- St. Clair Springs Location within Alabama St. Clair Springs Location within the United States
- Coordinates: 33°45′51″N 86°24′17″W﻿ / ﻿33.76417°N 86.40472°W
- Country: United States
- State: Alabama
- County: St. Clair
- Elevation: 659 ft (201 m)
- Time zone: UTC-6 (Central (CST))
- • Summer (DST): UTC-5 (CDT)
- GNIS feature ID: 164843
- St. Clair Springs
- U.S. National Register of Historic Places
- U.S. Historic district
- Architectural style: Late Victorian, Stick/Eastlake
- NRHP reference No.: 76002140
- Added to NRHP: April 26, 1976

= St. Clair Springs, Alabama =

St. Clair Springs is an unincorporated community and historic district in St. Clair County, Alabama, United States.

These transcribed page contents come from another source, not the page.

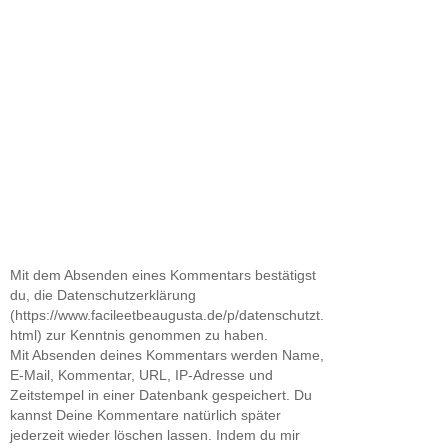
Mit dem Absenden eines Kommentars bestätigst
du, die Datenschutzerklärung
(https://www.facileetbeaugusta.de/p/datenschutzt.
html) zur Kenntnis genommen zu haben.
Mit Absenden deines Kommentars werden Name,
E-Mail, Kommentar, URL, IP-Adresse und
Zeitstempel in einer Datenbank gespeichert. Du
kannst Deine Kommentare natürlich später
jederzeit wieder löschen lassen. Indem du mir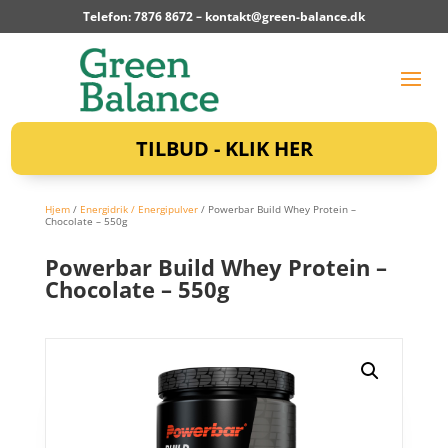
Telefon: 7876 8672 –
kontakt@green-balance.dk
TILBUD - KLIK HER
Hjem
/
Energidrik / Energipulver
/ Powerbar Build Whey Protein –
Chocolate – 550g
Powerbar Build Whey Protein –
Chocolate – 550g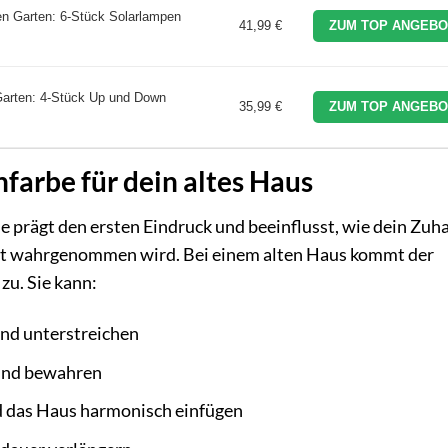
en Garten: 6-Stück Solarlampen
41,99 €
ZUM TOP ANGEBO
arten: 4-Stück Up und Down
35,99 €
ZUM TOP ANGEBO
farbe für dein altes Haus
ie prägt den ersten Eindruck und beeinflusst, wie dein Zuh
bst wahrgenommen wird. Bei einem alten Haus kommt der
zu. Sie kann:
und unterstreichen
 und bewahren
d das Haus harmonisch einfügen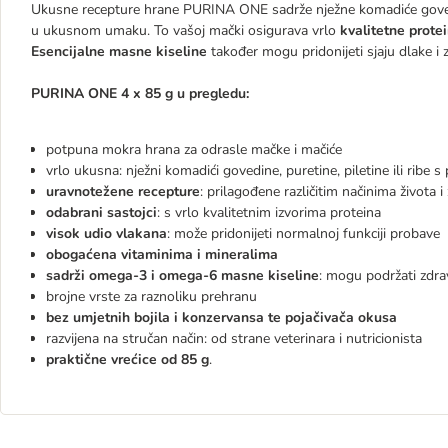
Ukusne recepture hrane PURINA ONE sadrže nježne komadiće govedine,
u ukusnom umaku. To vašoj mački osigurava vrlo
kvalitetne protei
Esencijalne masne kiseline
također mogu pridonijeti sjaju dlake i z
PURINA ONE 4 x 85 g u pregledu:
potpuna mokra hrana za odrasle mačke i mačiće
vrlo ukusna: nježni komadići govedine, puretine, piletine ili ri
uravnotežene recepture
: prilagođene različitim načinima života 
odabrani sastojci
: s vrlo kvalitetnim izvorima proteina
visok udio vlakana
: može pridonijeti normalnoj funkciji probave
obogaćena vitaminima i mineralima
sadrži omega-3 i omega-6 masne kiseline
: mogu podržati zdrav
brojne vrste za raznoliku prehranu
bez umjetnih bojila i konzervansa te pojačivača okusa
razvijena na stručan način: od strane veterinara i nutricionista
praktične vrećice od 85 g
.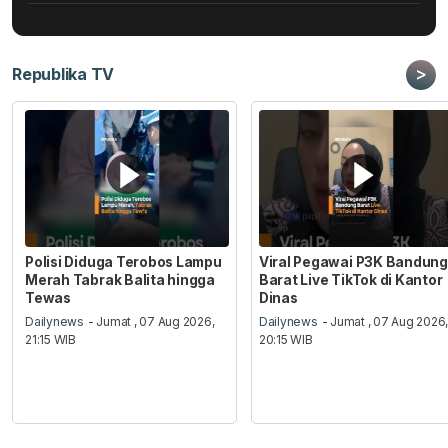
>
Republika TV
Polisi Diduga Terobos Lampu
Viral Pegawai P3K Bandung
Merah Tabrak Balita hingga
Barat Live TikTok di Kantor
Tewas
Dinas
Dailynews
- Jumat , 07 Aug 2026,
Dailynews
- Jumat , 07 Aug 2026
21:15 WIB
20:15 WIB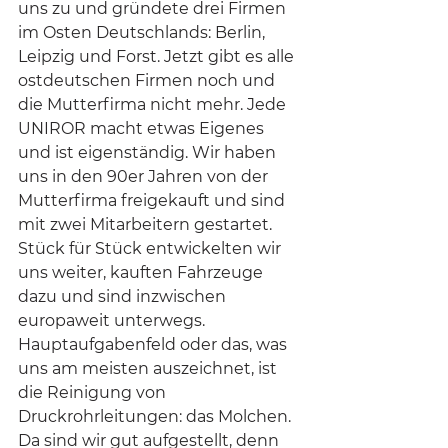
uns zu und gründete drei Firmen 
im Osten Deutschlands: Berlin, 
Leipzig und Forst. Jetzt gibt es alle 
ostdeutschen Firmen noch und 
die Mutterfirma nicht mehr. Jede 
UNIROR macht etwas Eigenes 
und ist eigenständig. Wir haben 
uns in den 90er Jahren von der 
Mutterfirma freigekauft und sind 
mit zwei Mitarbeitern gestartet. 
Stück für Stück entwickelten wir 
uns weiter, kauften Fahrzeuge 
dazu und sind inzwischen 
europaweit unterwegs. 
Hauptaufgabenfeld oder das, was 
uns am meisten auszeichnet, ist 
die Reinigung von 
Druckrohrleitungen: das Molchen. 
Da sind wir gut aufgestellt, denn 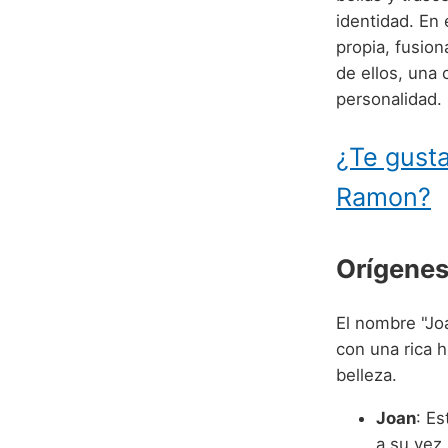
identidad. En
propia, fusion
de ellos, una
personalidad.
¿Te gusta
Ramon?
Orígenes
El nombre "Jo
con una rica h
belleza.
Joan
: E
a su vez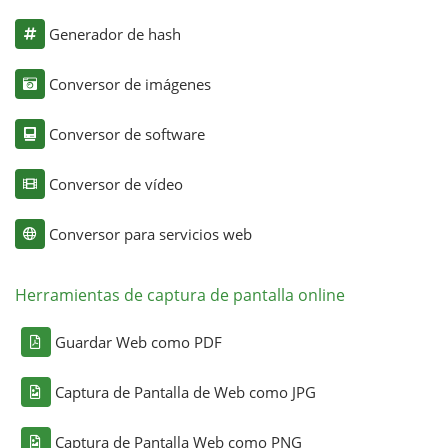
Generador de hash
Conversor de imágenes
Conversor de software
Conversor de vídeo
Conversor para servicios web
Herramientas de captura de pantalla online
Guardar Web como PDF
Captura de Pantalla de Web como JPG
Captura de Pantalla Web como PNG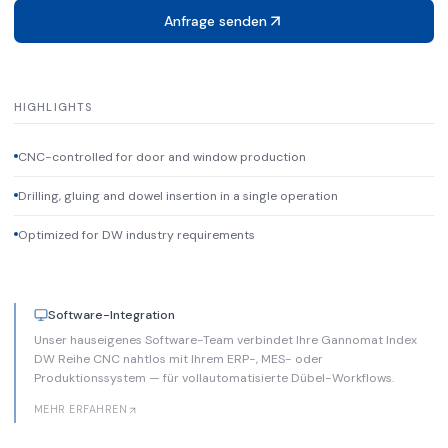
Anfrage senden
HIGHLIGHTS
CNC-controlled for door and window production
Drilling, gluing and dowel insertion in a single operation
Optimized for DW industry requirements
Software-Integration
Unser hauseigenes Software-Team verbindet Ihre Gannomat Index
DW Reihe CNC nahtlos mit Ihrem ERP-, MES- oder
Produktionssystem — für vollautomatisierte Dübel-Workflows.
MEHR ERFAHREN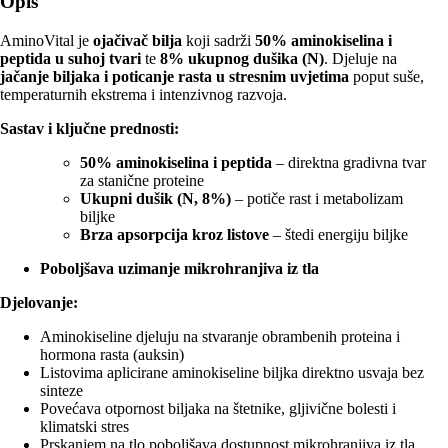
Opis
AminoVital je
ojačivač bilja
koji sadrži
50% aminokiselina i
peptida u suhoj tvari
te
8% ukupnog dušika (N)
. Djeluje na
jačanje biljaka i poticanje rasta u stresnim uvjetima
poput suše,
temperaturnih ekstrema i intenzivnog razvoja.
Sastav i ključne prednosti:
50% aminokiselina i peptida
– direktna gradivna tvar
za stanične proteine
Ukupni dušik (N, 8%)
– potiče rast i metabolizam
biljke
Brza apsorpcija kroz listove
– štedi energiju biljke
Poboljšava uzimanje mikrohranjiva iz tla
Djelovanje:
Aminokiseline djeluju na stvaranje obrambenih proteina i
hormona rasta (auksin)
Listovima aplicirane aminokiseline biljka direktno usvaja bez
sinteze
Povećava otpornost biljaka na štetnike, gljivične bolesti i
klimatski stres
Prskanjem na tlo poboljšava dostupnost mikrohranjiva iz tla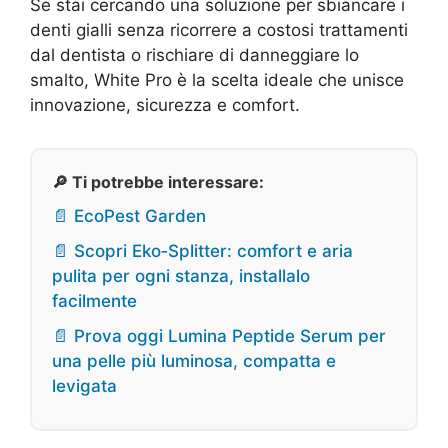
Se stai cercando una soluzione per sbiancare i
denti gialli senza ricorrere a costosi trattamenti
dal dentista o rischiare di danneggiare lo
smalto, White Pro è la scelta ideale che unisce
innovazione, sicurezza e comfort.
🔎 Ti potrebbe interessare:
📄 EcoPest Garden
📄 Scopri Eko‑Splitter: comfort e aria
pulita per ogni stanza, installalo
facilmente
📄 Prova oggi Lumina Peptide Serum per
una pelle più luminosa, compatta e
levigata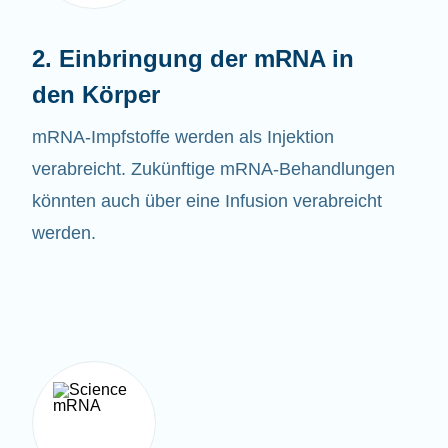
2. Einbringung der mRNA in
den Körper
mRNA-
Impfstoffe
werden als Injektion
verabreicht. Zukünftige mRNA-Behandlungen
könnten auch über eine Infusion verabreicht
werden.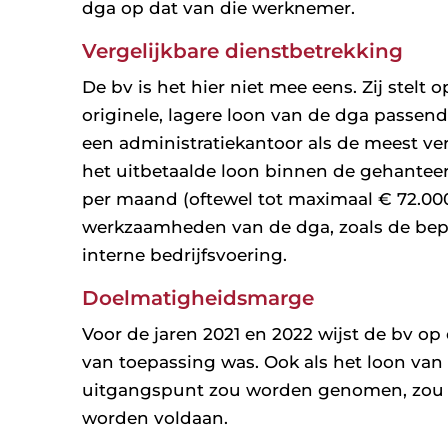
dga op dat van die werknemer.
Vergelijkbare dienstbetrekking
De bv is het hier niet mee eens. Zij stelt
originele, lagere loon van de dga passend
een administratiekantoor als de meest ver
het uitbetaalde loon binnen de gehantee
per maand (oftewel tot maximaal € 72.000 
werkzaamheden van de dga, zoals de bep
interne bedrijfsvoering.
Doelmatigheidsmarge
Voor de jaren 2021 en 2022 wijst de bv o
van toepassing was. Ook als het loon va
uitgangspunt zou worden genomen, zou h
worden voldaan.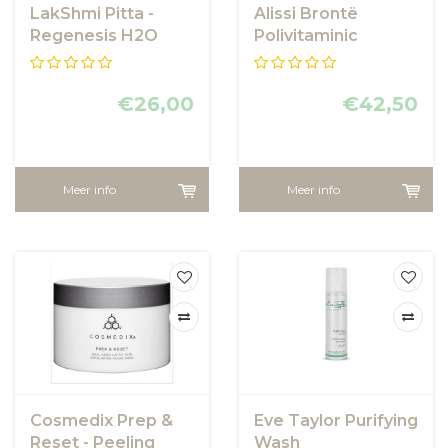
LakShmi Pitta -
Alissi Brontë
Regenesis H2O
Polivitaminic
Reiniging
Cleanser
€26,00
€42,50
Meer info
Meer info
Cosmedix Prep &
Eve Taylor Purifying
Reset - Peeling
Wash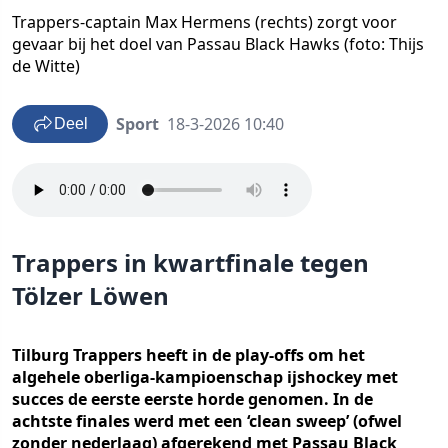
Trappers-captain Max Hermens (rechts) zorgt voor
gevaar bij het doel van Passau Black Hawks (foto: Thijs
de Witte)
Sport
18-3-2026 10:40
Deel
Trappers in kwartfinale tegen
Tölzer Löwen
Tilburg Trappers heeft in de play-offs om het
algehele oberliga-kampioenschap ijshockey met
succes de eerste eerste horde genomen. In de
achtste finales werd met een ‘clean sweep’ (ofwel
zonder nederlaag) afgerekend met Passau Black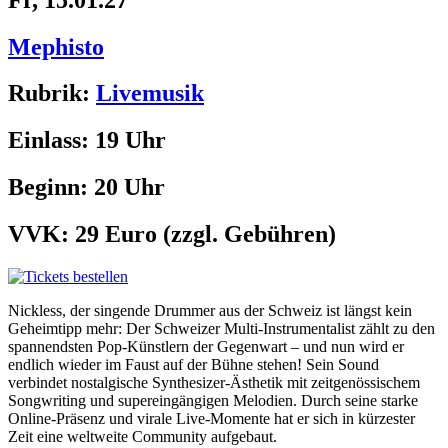
Mephisto
Rubrik:
Livemusik
Einlass:
19 Uhr
Beginn:
20 Uhr
VVK:
29 Euro
(zzgl. Gebühren)
Nickless, der singende Drummer aus der Schweiz ist längst kein
Geheimtipp mehr: Der Schweizer Multi-Instrumentalist zählt zu den
spannendsten Pop-Künstlern der Gegenwart – und nun wird er
endlich wieder im Faust auf der Bühne stehen! Sein Sound
verbindet nostalgische Synthesizer-Ästhetik mit zeitgenössischem
Songwriting und supereingängigen Melodien. Durch seine starke
Online-Präsenz und virale Live-Momente hat er sich in kürzester
Zeit eine weltweite Community aufgebaut.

Beginning in the 1840s, people came to the area to camp around the springs. A four-room tavern was built sometime before the Civil War. In 1875, the St. Clair Springs Hotel was built near the springs, and several private homes were built in the 1880s. The hotel closed in 1902, but was soon replaced by the St. Clair Inn. The Inn burned in 1925, which effectively ended the area's tourism popularity.

The historic district was listed on the National Register of Historic Places in 1976 and includes 23 structures. The majority of houses are small Victorian cottages originally built as summer homes.